Each entry below should be given again exactly; the pictures stay out.

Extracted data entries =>
• • • •

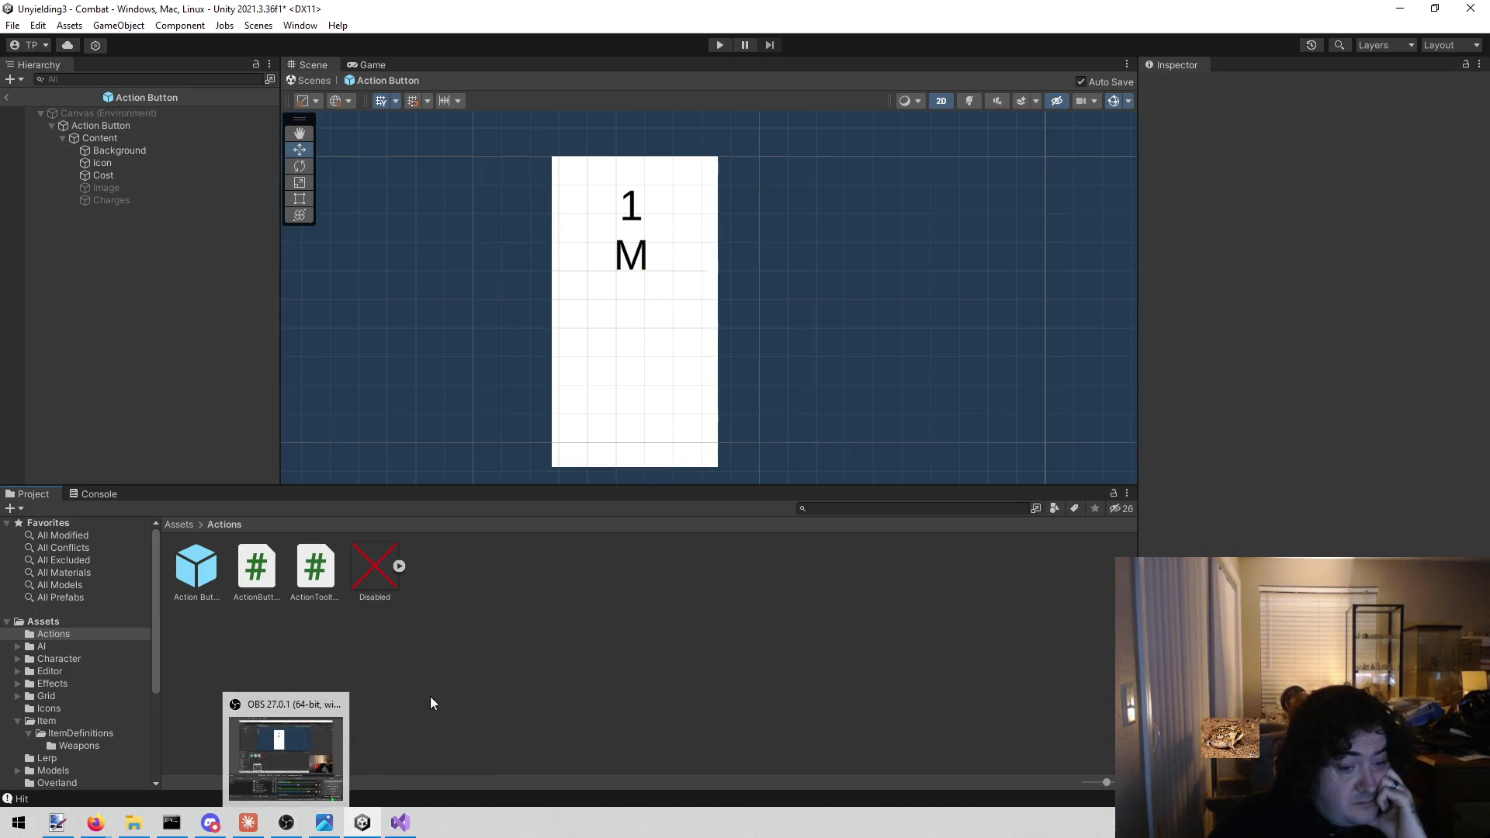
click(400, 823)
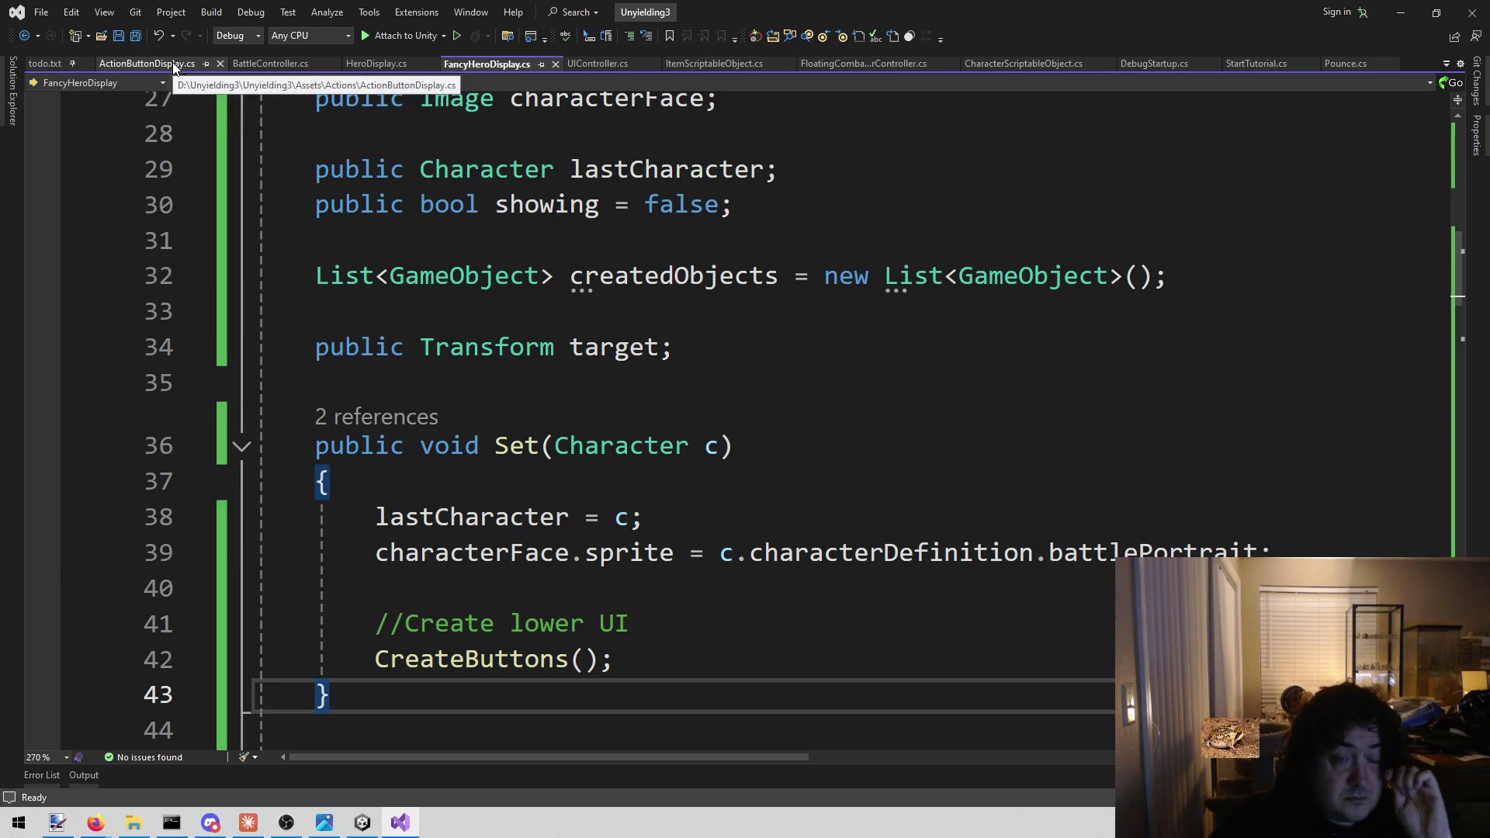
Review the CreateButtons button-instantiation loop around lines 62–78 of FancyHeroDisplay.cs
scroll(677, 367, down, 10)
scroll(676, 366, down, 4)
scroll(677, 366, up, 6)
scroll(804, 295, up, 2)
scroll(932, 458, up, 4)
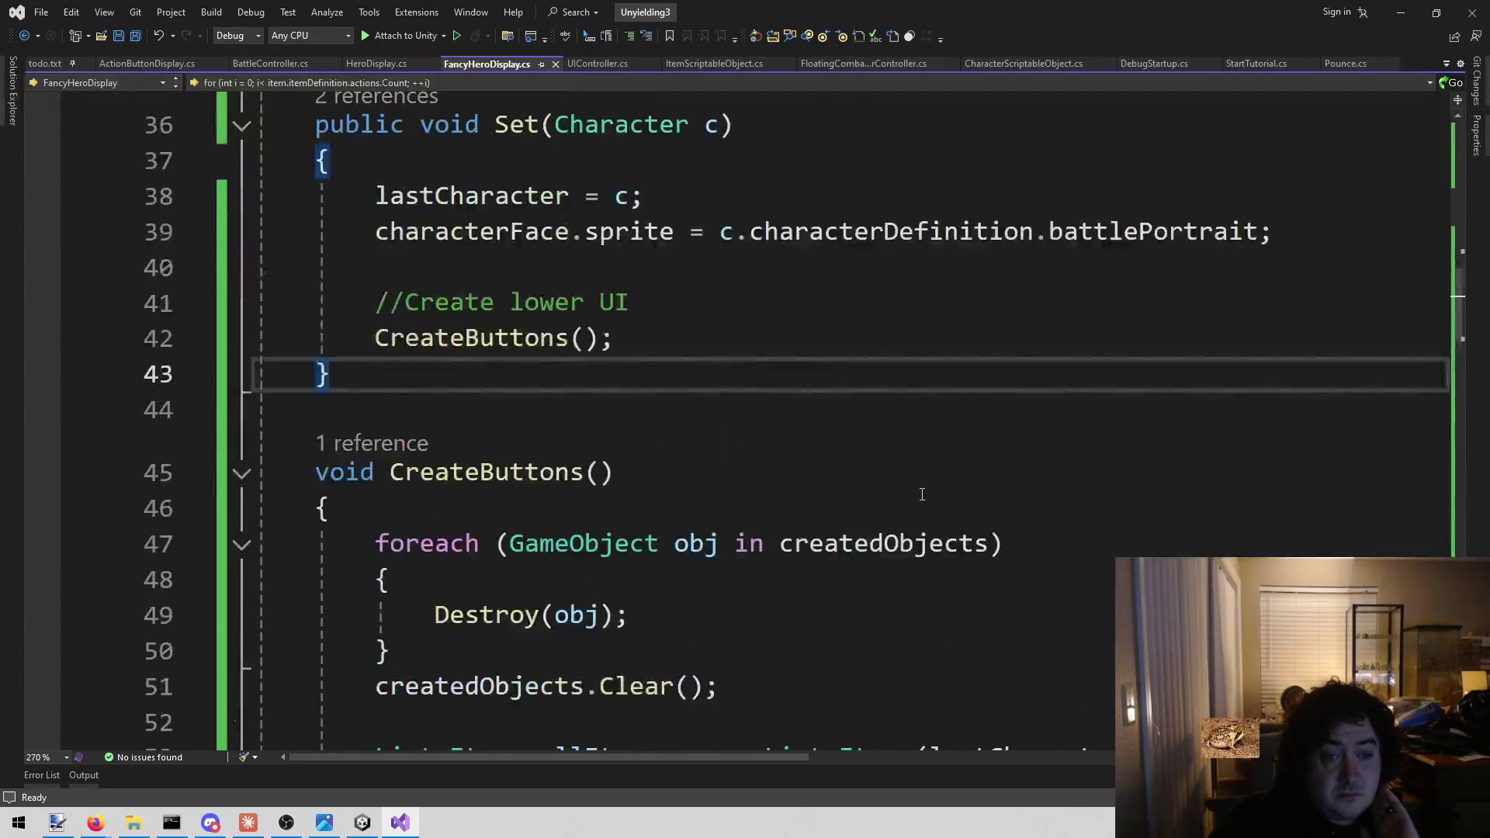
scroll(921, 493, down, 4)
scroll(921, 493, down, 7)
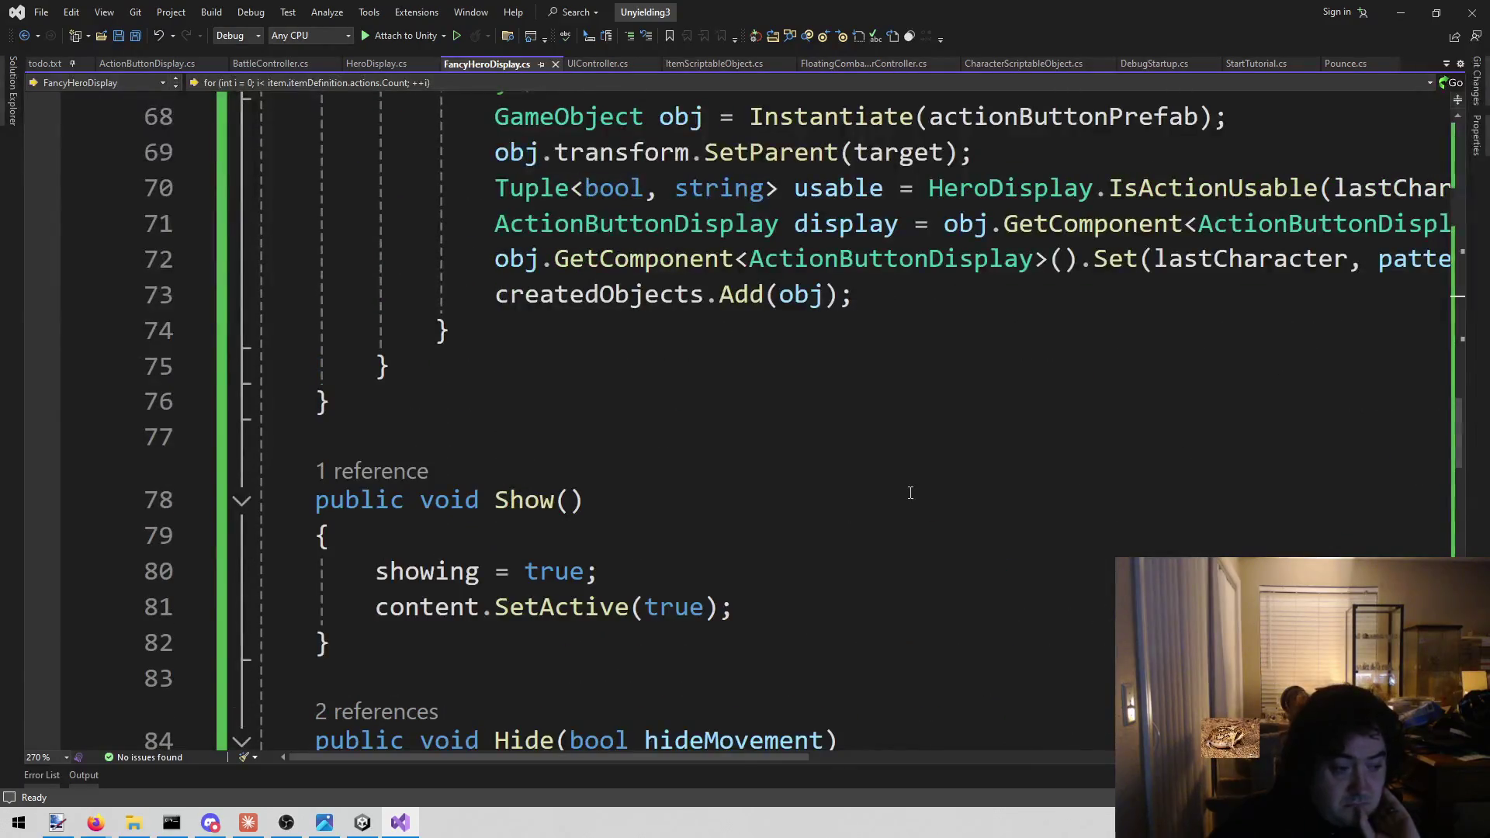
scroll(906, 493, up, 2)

• • • •

ANSWER BOX =>
click(400, 823)
Review the CreateButtons button-instantiation loop around lines 62–78 of FancyHeroDisplay.cs
scroll(677, 367, down, 10)
scroll(676, 366, down, 4)
scroll(677, 366, up, 6)
scroll(804, 295, up, 2)
scroll(932, 458, up, 4)
scroll(921, 493, down, 4)
scroll(921, 493, down, 7)
scroll(906, 493, up, 2)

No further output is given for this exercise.